Les Anichinabés de Lac-Simon déplorent plutôt être mis devant le fait accompli. Par exemple, quand les caribous ont été mis en enclos en mars 2020, la communauté a dû sortir les souffleuses pour trouver du lichen
, raconte M. Brazeau. C’était broche à foin.

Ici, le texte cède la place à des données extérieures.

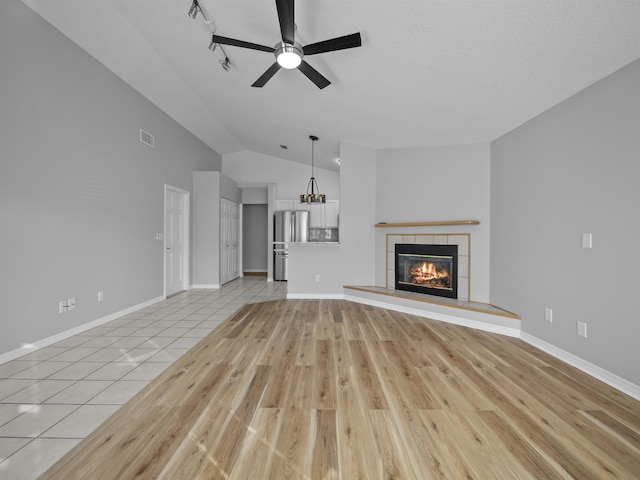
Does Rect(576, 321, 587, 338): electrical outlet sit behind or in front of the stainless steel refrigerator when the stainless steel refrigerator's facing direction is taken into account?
in front

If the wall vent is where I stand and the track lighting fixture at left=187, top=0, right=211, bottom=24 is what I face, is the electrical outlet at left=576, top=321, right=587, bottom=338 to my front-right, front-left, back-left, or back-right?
front-left

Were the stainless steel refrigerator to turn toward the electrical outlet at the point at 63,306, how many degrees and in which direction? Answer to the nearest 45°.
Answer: approximately 45° to its right

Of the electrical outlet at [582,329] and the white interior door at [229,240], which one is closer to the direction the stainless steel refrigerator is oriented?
the electrical outlet

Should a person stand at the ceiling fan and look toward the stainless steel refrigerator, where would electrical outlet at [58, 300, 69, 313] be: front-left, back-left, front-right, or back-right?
front-left

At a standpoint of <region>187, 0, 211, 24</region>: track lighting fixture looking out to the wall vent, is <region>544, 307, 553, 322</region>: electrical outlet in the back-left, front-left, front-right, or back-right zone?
back-right

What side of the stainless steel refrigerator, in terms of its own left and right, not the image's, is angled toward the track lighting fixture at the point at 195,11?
front

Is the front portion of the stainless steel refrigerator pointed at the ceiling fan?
yes

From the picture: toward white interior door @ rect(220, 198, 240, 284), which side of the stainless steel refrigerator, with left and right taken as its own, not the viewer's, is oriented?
right

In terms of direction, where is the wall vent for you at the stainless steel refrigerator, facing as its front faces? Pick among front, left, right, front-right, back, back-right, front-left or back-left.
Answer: front-right

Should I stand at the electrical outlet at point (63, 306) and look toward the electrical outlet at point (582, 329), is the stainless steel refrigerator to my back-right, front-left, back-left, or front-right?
front-left

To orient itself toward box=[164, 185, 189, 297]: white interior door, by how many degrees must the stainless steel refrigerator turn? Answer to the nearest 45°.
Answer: approximately 45° to its right

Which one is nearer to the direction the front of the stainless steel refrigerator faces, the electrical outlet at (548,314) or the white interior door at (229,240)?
the electrical outlet

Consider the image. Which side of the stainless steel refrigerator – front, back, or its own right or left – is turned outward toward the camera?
front

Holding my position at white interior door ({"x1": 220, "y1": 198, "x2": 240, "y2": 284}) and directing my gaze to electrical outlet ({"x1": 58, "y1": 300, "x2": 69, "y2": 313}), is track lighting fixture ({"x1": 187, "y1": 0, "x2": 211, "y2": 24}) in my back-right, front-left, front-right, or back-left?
front-left

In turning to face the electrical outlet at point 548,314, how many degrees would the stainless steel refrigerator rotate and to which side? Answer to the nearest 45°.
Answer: approximately 45° to its left
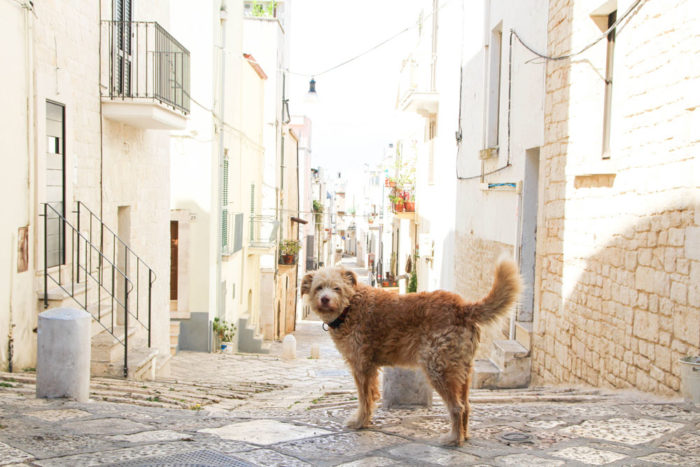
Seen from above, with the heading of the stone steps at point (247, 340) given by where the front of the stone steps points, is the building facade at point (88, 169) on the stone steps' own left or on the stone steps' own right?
on the stone steps' own right

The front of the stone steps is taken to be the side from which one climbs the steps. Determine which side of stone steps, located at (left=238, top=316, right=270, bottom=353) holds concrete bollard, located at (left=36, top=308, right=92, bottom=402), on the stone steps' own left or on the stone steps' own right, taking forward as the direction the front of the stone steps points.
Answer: on the stone steps' own right

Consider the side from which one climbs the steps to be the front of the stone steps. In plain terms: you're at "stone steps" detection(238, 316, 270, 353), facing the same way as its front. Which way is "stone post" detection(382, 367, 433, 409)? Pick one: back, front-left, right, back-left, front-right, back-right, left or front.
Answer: right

Des caribous s’alimentant dans une mangeoire de l’enclos à Val-d’Or. Source photo: Andréanne Lord, Lac Simon
Le ministère assure aussi que la nation huronne-wendat est mise à contribution en ce qui concerne la harde de Charlevoix, notamment pour la récolte de lichen. La communauté est pressentie pour l’opération de capture et aussi de battue dans l’enclos pour voir s’il y a des prédateurs
.
Toutefois, déjà en novembre dernier, le grand chef de la nation, Rémy Vincent, faisait part de son mécontentement sur le sujet. Il affirmait ne pas avoir été consulté pour l’enclos et n’écartait pas un recours aux tribunaux pour faire valoir les droits de sa communauté.
Les communautés innues d’Essipit, sur la Côte-Nord, et de Mashteuiatsh, au Lac-Saint-Jean, ont déjà menacé de recourir aux tribunaux si Québec ne prend pas de mesures concrètes pour protéger le caribou forestier.